In 'Echoes', for instance, he tells us that at the time of the Leopold-Loeb murder, Zelda was 'arrested on the Queensborough Bridge on suspicion of being the "Bob-haired Bandit"'; while in 'My Lost City' he muses, 'Sometimes I imagine myself reading, with curious interest, a Daily News of the issue of 1945: MAN OF FIFTY RUNS AMUCK IN NEW YORK - Fitzgerald Feathered Many Love Nests, Cutie Avers - Bumped Off By Outraged Gunman.'
The title of 'The Fiend' is suggestive of horror, and it is interesting to learn that while he was in Hollywood, Fitzgerald enjoyed going to watch some of the series of outstanding horror movies produced by Universal Pictures which began with the 1931 production of Frankenstein, starring Boris Karloff.
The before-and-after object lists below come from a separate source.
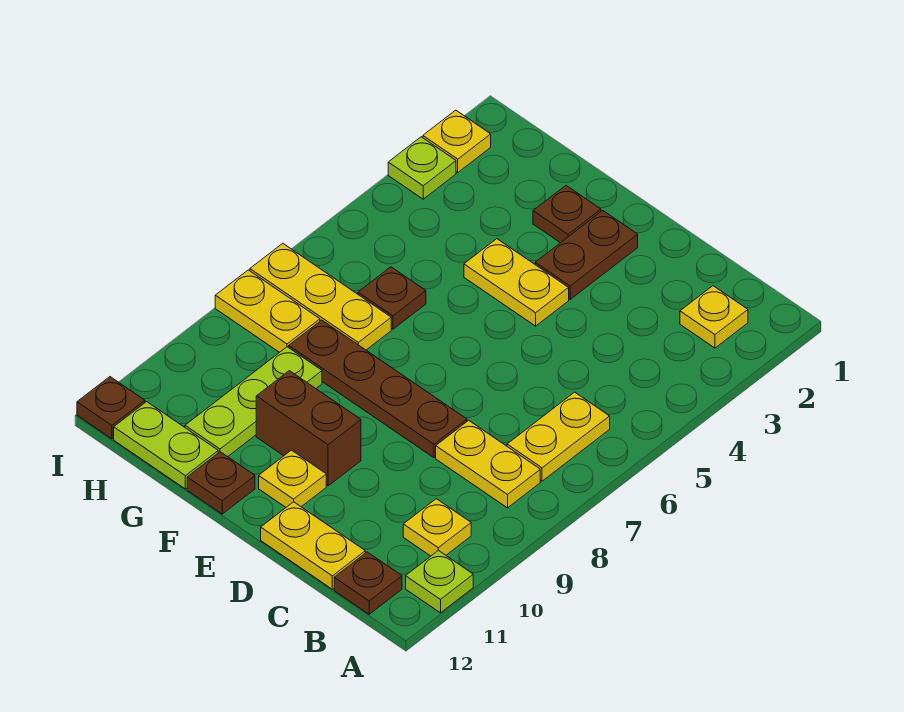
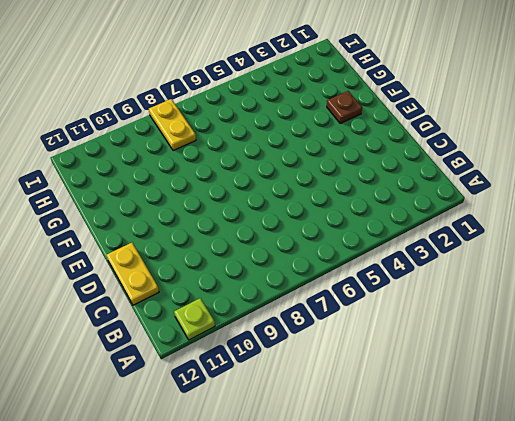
none -> yellow 1x1 plate [680,286,748,348]
none -> yellow 1x2 plate [507,392,610,481]
none -> yellow 1x2 plate [436,420,540,508]

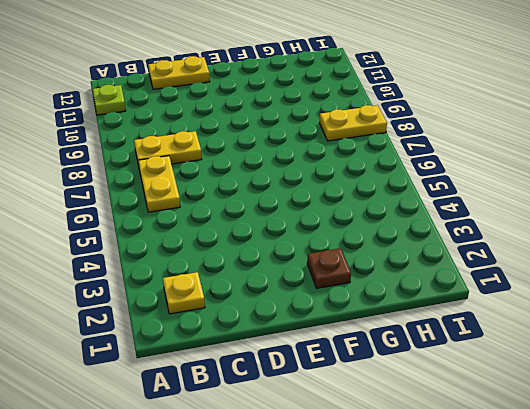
none -> yellow 1x1 plate [403,499,471,556]
none -> brown 1x1 plate [334,552,402,614]
none -> brown 1x4 plate [289,320,467,458]

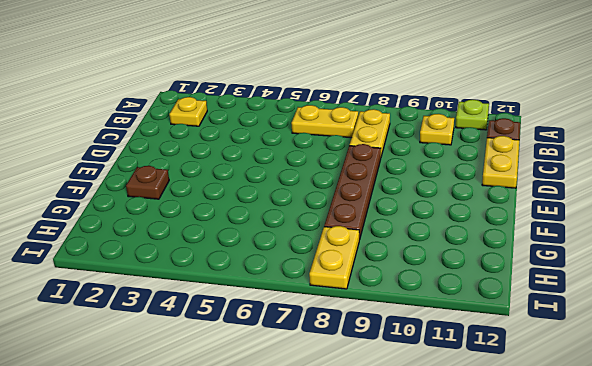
none -> brown 1x2 plate [535,211,638,299]
none -> yellow 1x2 plate [464,239,569,326]
none -> brown 1x2 brick [256,371,361,486]

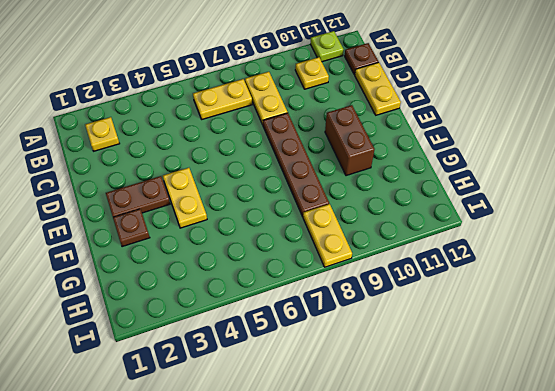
none -> yellow 1x1 plate [259,450,326,507]
none -> brown 1x1 plate [187,452,255,514]
none -> brown 1x1 plate [358,267,426,329]

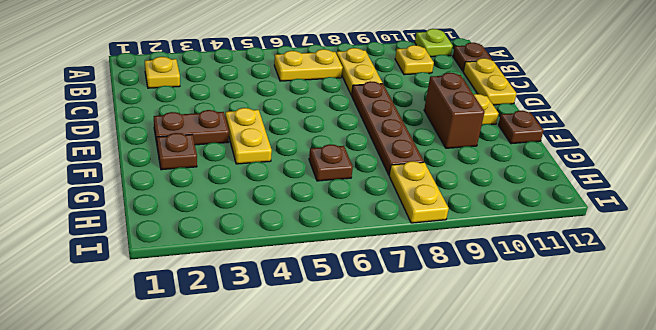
none -> yellow 1x3 plate [250,243,391,350]
none -> lime 1x3 plate [185,347,322,457]
none -> lime 1x2 plate [114,402,218,489]

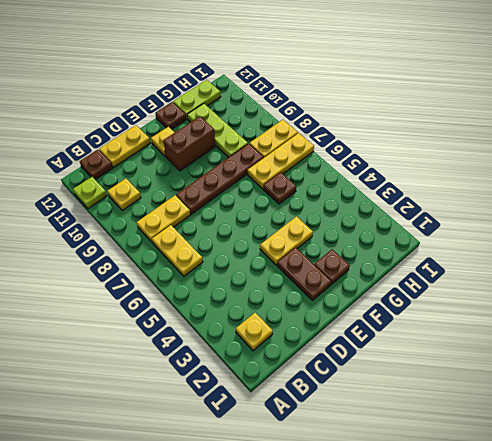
none -> yellow 1x1 plate [423,110,491,172]
none -> lime 1x1 plate [388,137,456,199]
none -> brown 1x1 plate [77,377,145,439]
Scott, in fact, mentioned the famous English actor in a letter to his daughter Scottie, which he wrote from Hollywood.
'I'm dashing around to a Boris Karloff movie to cheer up', he tells her. 'It is an inspirational thing called "The Corpse in the Breakfast Food"!'
Neither 'The Fiend', which was reprinted in the Evening Standard newspaper in London on 29 March 1935, or the final story, 'Shaggy's Morning', which again first appeared in Esquire in May 1935, and then on this side of the Atlantic in the Daily Express of 1 July 1935, has been collected in the intervening years. 'Shaggy's Morning' is a fanciful story quite unlike any other in this book, in that it is an animal story told from a dog's viewpoint which somehow burlesques that kind of animal yarn at which Scott's friend, Ernest Hemingway, excelled.
Fitzgerald had a childhood horror of cats, but loved dogs, and earlier in his career had written a ballad entitled, 'Dog, Dog, Dog'. In 'Shaggy's Morning', Scott reveals yet another facet of his diverse literary talent which will undoubtedly prove one more surprise for any reader who heretofore has solely associated his name with the Jazz Age.
Scott Fitzgerald died in Hollywood on 21 December 1940, his life extinguished by excess but his undeniable literary talent enshrined in the small clutch of novels and numerous short stories he had written. His body lay, appropriately, in the 'William Wordsworth Room' of a Los Angeles Chapel before it was transported for burial among his father's family in Rockville, Maryland.
After his death, among his possessions were found several notebooks full of scribbled ideas and the incomplete manuscript of The Last Tycoon. In both were further instances of his lifelong interest in the fantastic and the mysterious.
Among the ideas he had put down were several for what would have surely made excellent fantasy stories. On one page, for example, he had written: 'Dr X's story about the Emperor of the World'; on the next, 'The Fairy who Fell for a Wax Dummy'; and further on, 'A criminal confesses his crime methods to a reformer, who uses them that same night.'
In another entry he noted the plot for a story about a girl 'whose ear is so sensitive she can hear radio - Man gets her out of insane asylum to use her.' There is even more detail for another plot he has actually given a title: 'A FUNERAL' - 'His own ashes kept blowing in his eyes. Everything was over by six and nothing remained but a small man to mark the spot. There were no flowers requested or proferred. The corpse stirred faintly during the evening, but otherwise the scene was one of quietude.'
Perhaps, though, the most poignant of all was the final line he had written on the manuscript of The Last Tycoon. It read in his unmistakable hand, 'Don't wake the Tarkington ghosts.'
In the pages which follow it has been my pleasure to rewaken some of Fitzgerald's ghosts and reassemble them here to mark the anniversary of his death. At the same time, may Scott's own ghost rest easy in the knowledge that his fame and reputation are now truly assured.
Peter Haining
December 1990
Published in The Fantasy and Mystery Stories of F. Scott Fitzgerald collection (1991).